The advantage of weak beer is that you can’t get drunk quickly and easily, and so a friend of mine, John, when he’s sick of hangovers, drinks only beer and he claims he is on the wagon. “I learnt that from Paul Newman,” he says. “After drinking a lot of bourbon as a young man, Newman quit, and for 40 years, he had a six-pack of beer every night. He considered that he was practically a tee-totaller.”

Yes, it seems like a nice principle, but with the new micro-brews it might not keep you out of trouble. In my neighborhood, Vices and Versa, on St. Laurent, near the arches of Little Italy, usually sells around 30 different beers. I go for the bitter ones. The best combination is a high octane IPA. At 9% alcohol content, it’s as strong as some of the German Rieslings, and the notion that it’s only beer can be perilous.

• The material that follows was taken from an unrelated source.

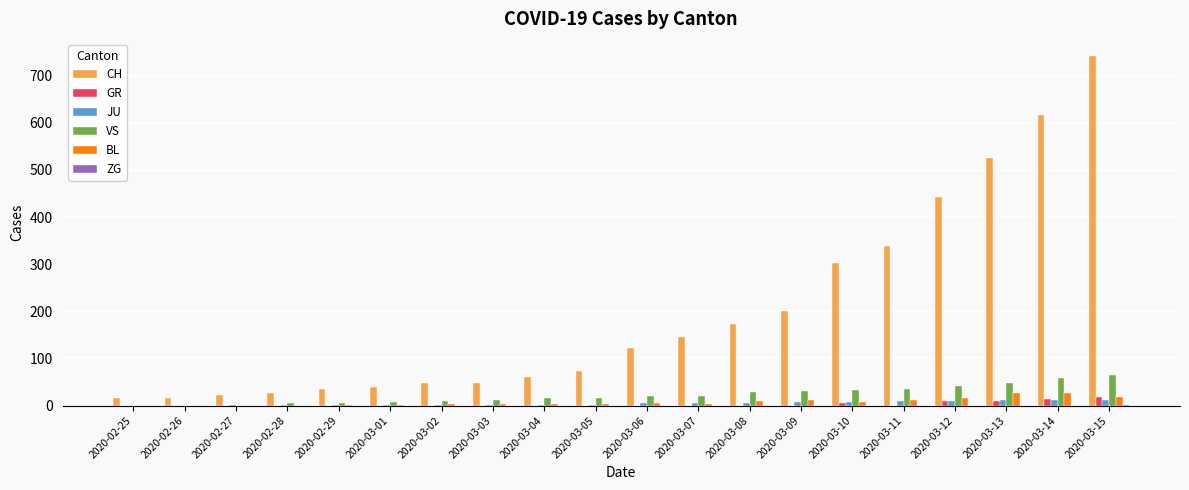

Is it true that BL equals 1 at 2020-02-29?

True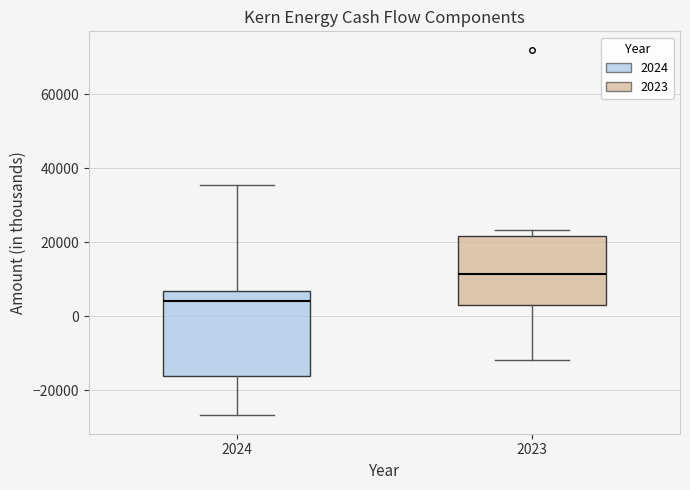

Which box's median line is the highest?

2023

Anyway, I am pleased with my neighborhood just north of Bernard because it has Italians who make the best coffee in the Province of Quebec (macchiato as good as in Milan), and I’ll admit it: because of the fantastic microbrewery, Helm, on Bernard. Now I understand Hegel—not so much his philosophy as his life-style. When looking for a university position, he deemed whether it was worthwhile to accept it based on the quality of the local brew as he had to have his halb-liter (or two) every afternoon.